I love this photo.  I didn't take it and cannot remember whether I downloaded it from the Morgue Files or Free Photos at Crew.  I'll look for the source and if I find it, will post later.  

 

"I need something pink," I heard myself say as I walked into the bedroom to get dressed this morning.  But other than lipstick, I don't have anything pink.

 

Pink isn't a color I usually gravitate to.  Not for clothing anyway.  When I walk in the Good Will and peruse their racks, organized by color, I don't even bother to look at the pink section.  Ditto for orange, red and yellow.  The bright colors don't appeal to me.

 

Instead, I head for white first, followed by beige, gray, blue and black:  white, because it goes with everything;  beige, because it's close enough to white to be nearly interchangeable;  gray, because my hair is gray and I kind of like the head to toe effect with the gray boots I live in;  blue, because when I was little, my mother always said light blue was my most becoming color;  and finally, black, because it's slenderizing.  (I've had a life long love affair with slenderizing black, even got married in a svelte black cocktail dress because it magically took several pounds off of my lush figure.)

 

But today, I'm tired of dull clothing.  And I'm tired of the dull gray days of December which are a reminder that I'm hurtling inexorably toward my 64th Winter Solstice.  

 

 Today, I need pink.  I crave a pink sweater or blouse, or even better, a soft pink shawl, to wrap myself up in.

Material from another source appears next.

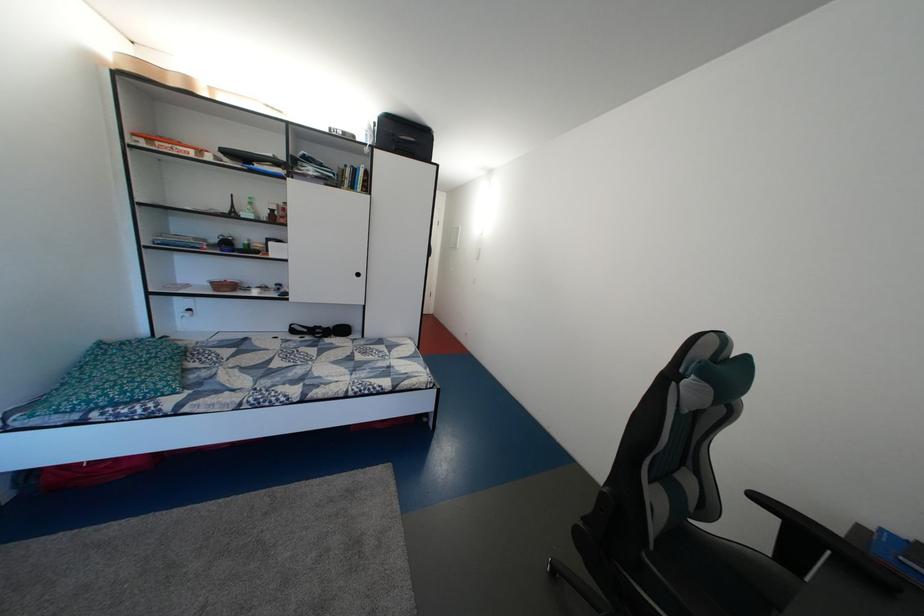
Where is `green patterned pillow`? The width and height of the screenshot is (924, 616). green patterned pillow is located at coordinates (115, 377).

So, I think I'll head out for a little treasure hunt at the Oak Ridge Good Will this afternoon.  And if I don't find something pink and to my liking there, I'll mosey on over to the KARM Store (Knoxville Area Rescue Mission.)  I love how when I check out at KARM, they tell me how many meals for the homeless my purchase has made possible.

 

The Knoxville Area Rescue Mission was my mother's charity of choice.  She sent them a check every Christmas.  She had a great heart for the downtrodden and little people of the world, I think because she grew up so hardscrabble herself. 

 

In the midst of the Great Depression, my mother not only didn't have anything pink, she was lucky to have clothes that even fit.  She told me about the coat she had to wear one winter.  It was too little to button and hit her legs mid thigh while the sleeves only came halfway down her arms.  She said she used to nearly freeze to death walking to school in that little coat.   

 

And right now, there are a lot of poor and even homeless people in my town, Oak Ridge, Tennessee.  Over half of our school children now qualify for free lunch and there was an article in The Oak Ridger just last week about the number of homeless students currently in our school system.

 

 A friend who works for the State of Tennessee once told me that Oak Ridgers would be surprised to know the number of people who are living in their cars or even in tents on the Green Belt.  Last year, my husband and I noticed a tent pitched in a woody ravine for several weeks when we walked down the hill from West Outer to Netherlands Road. Yes, there are homeless people, not just in the big cities, but in quiet little old Oak Ridge.  And the weather is turning ominously colder.